The program was the result of an interesting recipe. The existing 6:30 Concert Series of the music department spawned the Think Theatre series of the theater department. Each series relies on campus resources, which because of circumstances led to the possibility of teaming musicians on the Green Bay campus with theater talent from Green Bay, Marinette and Sheboygan… with Green Bay having two actors who perform in professional companies in Door County. Tuesday night, that recipe was really tasty.

NEXT: a very small consortium, Feb. 28.

THE VENUE: The sound-friendly Fort Howard Hall is one of three performance spaces within the Edward W. Weidner Center for the Performing Arts at the University of Wisconsin-Green Bay.
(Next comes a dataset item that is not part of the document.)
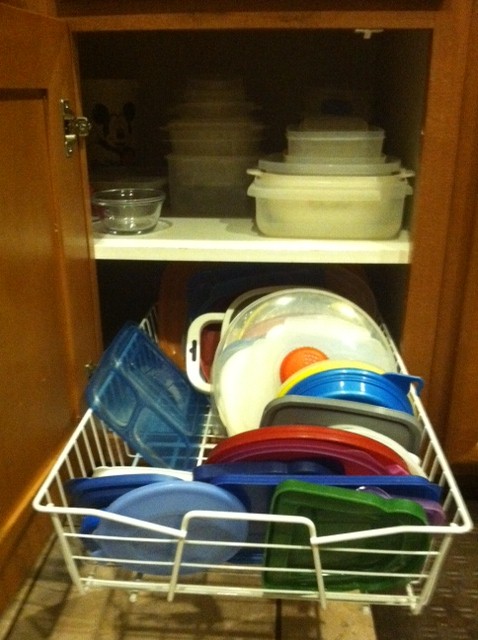
I want to click on rack, so click(93, 532).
With seating for 275 when a bank of risers is deployed, the space is used for recitals and small-group performances. Built with acoustical properties of high concern, the room includes five banks of angled wood in the ceiling and seven beveled wood panels each side, with curtains between and flat surfaces dark blue-gray. The hall’s name relates to Fort Howard Paper Co., a historic firm in Green Bay that was founded by A.E. Cofrin, whose son Dr. David A. Cofrin, and other family members were instrumental in building the Weidner Center through multi-million-dollar donations.